start Records for this task
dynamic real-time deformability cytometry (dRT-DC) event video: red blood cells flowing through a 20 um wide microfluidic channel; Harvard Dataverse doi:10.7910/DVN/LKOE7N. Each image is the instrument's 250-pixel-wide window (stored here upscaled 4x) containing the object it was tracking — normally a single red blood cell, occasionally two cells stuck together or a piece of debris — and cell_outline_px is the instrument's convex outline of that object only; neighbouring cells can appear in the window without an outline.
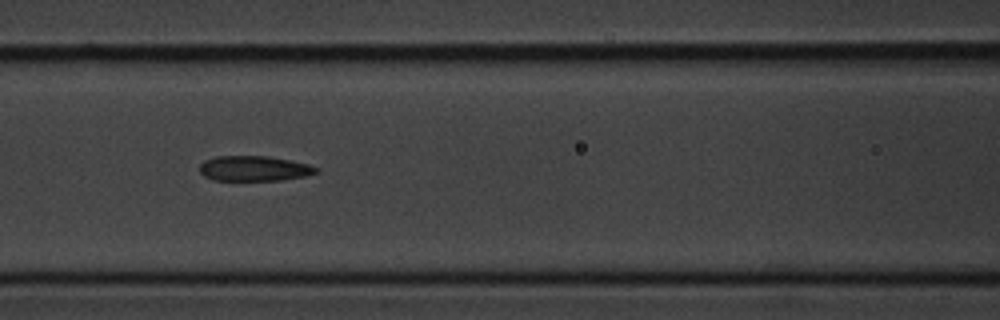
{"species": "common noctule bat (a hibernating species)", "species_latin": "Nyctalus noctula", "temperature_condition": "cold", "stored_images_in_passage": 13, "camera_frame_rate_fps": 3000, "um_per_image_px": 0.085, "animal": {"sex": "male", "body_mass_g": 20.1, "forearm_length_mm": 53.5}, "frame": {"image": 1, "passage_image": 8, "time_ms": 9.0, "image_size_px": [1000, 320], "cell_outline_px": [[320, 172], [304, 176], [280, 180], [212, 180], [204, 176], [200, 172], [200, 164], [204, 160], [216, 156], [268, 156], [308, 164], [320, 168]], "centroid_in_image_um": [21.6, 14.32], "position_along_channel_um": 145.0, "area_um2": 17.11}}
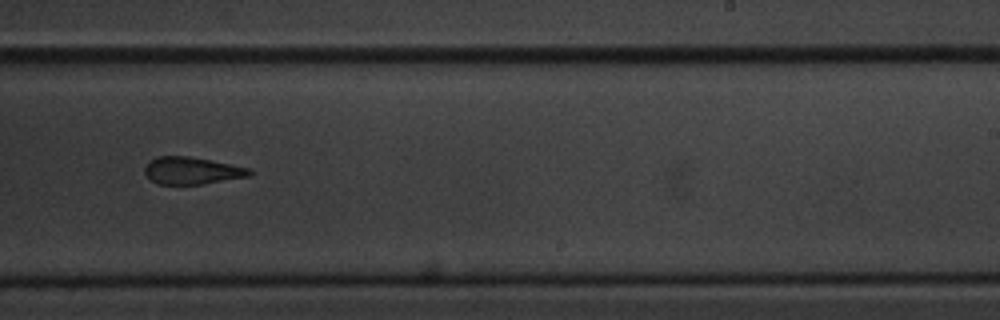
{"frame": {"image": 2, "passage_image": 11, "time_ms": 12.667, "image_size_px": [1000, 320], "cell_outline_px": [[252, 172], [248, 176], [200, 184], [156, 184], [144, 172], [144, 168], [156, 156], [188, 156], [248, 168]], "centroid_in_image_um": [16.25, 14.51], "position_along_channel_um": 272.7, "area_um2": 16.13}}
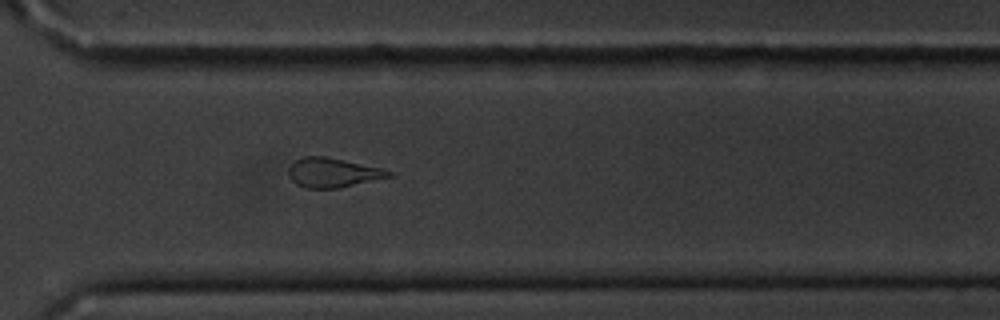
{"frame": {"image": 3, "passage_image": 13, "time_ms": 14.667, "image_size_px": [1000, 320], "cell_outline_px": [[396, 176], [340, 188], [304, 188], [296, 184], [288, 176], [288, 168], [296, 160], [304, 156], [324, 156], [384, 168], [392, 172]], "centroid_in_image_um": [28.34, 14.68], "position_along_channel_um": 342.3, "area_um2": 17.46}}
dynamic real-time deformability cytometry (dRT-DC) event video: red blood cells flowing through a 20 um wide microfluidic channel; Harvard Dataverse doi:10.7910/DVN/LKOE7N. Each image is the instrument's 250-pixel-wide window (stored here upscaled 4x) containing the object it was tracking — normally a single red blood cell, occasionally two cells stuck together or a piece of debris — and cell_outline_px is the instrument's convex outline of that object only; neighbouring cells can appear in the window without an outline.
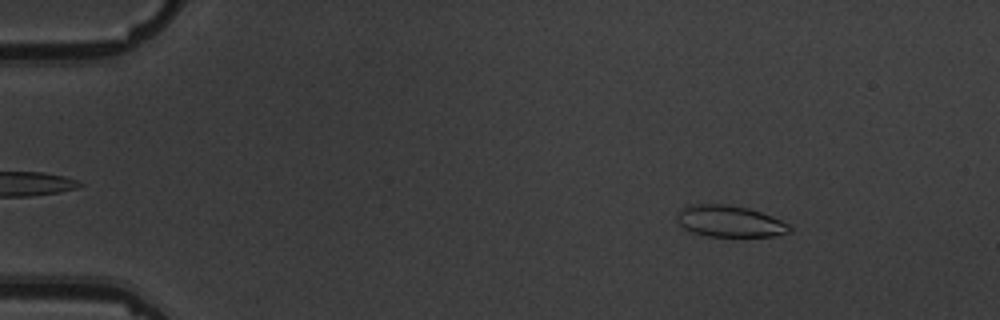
end Records for this task
◆ Exercise goal ◆
Every line of the material is to be quoted exactly, with no pictures carried over.

◆ Solution below ◆
dynamic real-time deformability cytometry (dRT-DC) event video: red blood cells flowing through a 20 um wide microfluidic channel; Harvard Dataverse doi:10.7910/DVN/LKOE7N. Each image is the instrument's 250-pixel-wide window (stored here upscaled 4x) containing the object it was tracking — normally a single red blood cell, occasionally two cells stuck together or a piece of debris — and cell_outline_px is the instrument's convex outline of that object only; neighbouring cells can appear in the window without an outline.
{"species": "common noctule bat (a hibernating species)", "species_latin": "Nyctalus noctula", "temperature_condition": "cold", "stored_images_in_passage": 13, "camera_frame_rate_fps": 3000, "um_per_image_px": 0.085, "animal": {"sex": "male", "body_mass_g": 20.1, "forearm_length_mm": 53.5}, "frame": {"image": 1, "passage_image": 8, "time_ms": 9.0, "image_size_px": [1000, 320], "cell_outline_px": [[320, 172], [304, 176], [280, 180], [212, 180], [204, 176], [200, 172], [200, 164], [204, 160], [216, 156], [268, 156], [308, 164], [320, 168]], "centroid_in_image_um": [21.6, 14.32], "position_along_channel_um": 145.0, "area_um2": 17.11}}
{"frame": {"image": 2, "passage_image": 11, "time_ms": 12.667, "image_size_px": [1000, 320], "cell_outline_px": [[252, 172], [248, 176], [200, 184], [156, 184], [144, 172], [144, 168], [156, 156], [188, 156], [248, 168]], "centroid_in_image_um": [16.25, 14.51], "position_along_channel_um": 272.7, "area_um2": 16.13}}
{"frame": {"image": 3, "passage_image": 13, "time_ms": 14.667, "image_size_px": [1000, 320], "cell_outline_px": [[396, 176], [340, 188], [304, 188], [296, 184], [288, 176], [288, 168], [296, 160], [304, 156], [324, 156], [384, 168], [392, 172]], "centroid_in_image_um": [28.34, 14.68], "position_along_channel_um": 342.3, "area_um2": 17.46}}
dynamic real-time deformability cytometry (dRT-DC) event video: red blood cells flowing through a 20 um wide microfluidic channel; Harvard Dataverse doi:10.7910/DVN/LKOE7N. Each image is the instrument's 250-pixel-wide window (stored here upscaled 4x) containing the object it was tracking — normally a single red blood cell, occasionally two cells stuck together or a piece of debris — and cell_outline_px is the instrument's convex outline of that object only; neighbouring cells can appear in the window without an outline.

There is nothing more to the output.